About this exercise: Repeat the listing word for word, from its beginning through the line containing "Kontakt Deutschland", inclusive. Omit the pictures from your answer.

Items listed in a dataset:
== Segment start ==

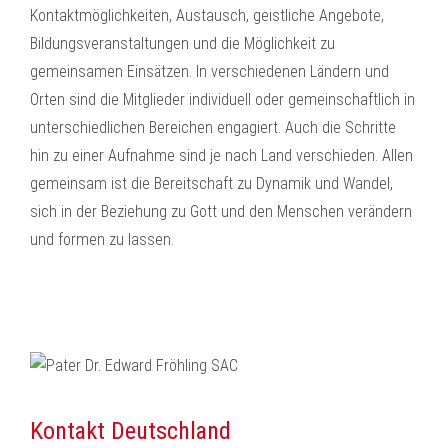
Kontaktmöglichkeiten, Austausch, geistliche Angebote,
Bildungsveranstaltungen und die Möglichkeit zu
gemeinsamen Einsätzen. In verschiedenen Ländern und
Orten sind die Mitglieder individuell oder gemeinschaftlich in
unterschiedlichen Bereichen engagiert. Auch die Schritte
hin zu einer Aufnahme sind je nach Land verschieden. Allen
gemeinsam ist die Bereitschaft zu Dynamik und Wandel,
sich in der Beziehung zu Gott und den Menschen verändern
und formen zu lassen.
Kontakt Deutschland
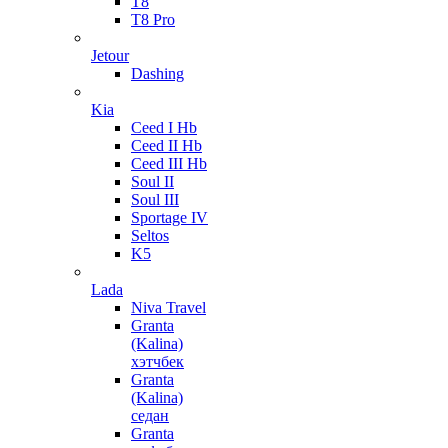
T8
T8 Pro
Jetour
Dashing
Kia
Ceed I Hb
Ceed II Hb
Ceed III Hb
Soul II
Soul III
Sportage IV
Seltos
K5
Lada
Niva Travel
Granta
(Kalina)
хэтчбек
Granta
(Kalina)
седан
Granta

== Segment end ==

The completed task:
Kontaktmöglichkeiten, Austausch, geistliche Angebote,
Bildungsveranstaltungen und die Möglichkeit zu
gemeinsamen Einsätzen. In verschiedenen Ländern und
Orten sind die Mitglieder individuell oder gemeinschaftlich in
unterschiedlichen Bereichen engagiert. Auch die Schritte
hin zu einer Aufnahme sind je nach Land verschieden. Allen
gemeinsam ist die Bereitschaft zu Dynamik und Wandel,
sich in der Beziehung zu Gott und den Menschen verändern
und formen zu lassen.
Kontakt Deutschland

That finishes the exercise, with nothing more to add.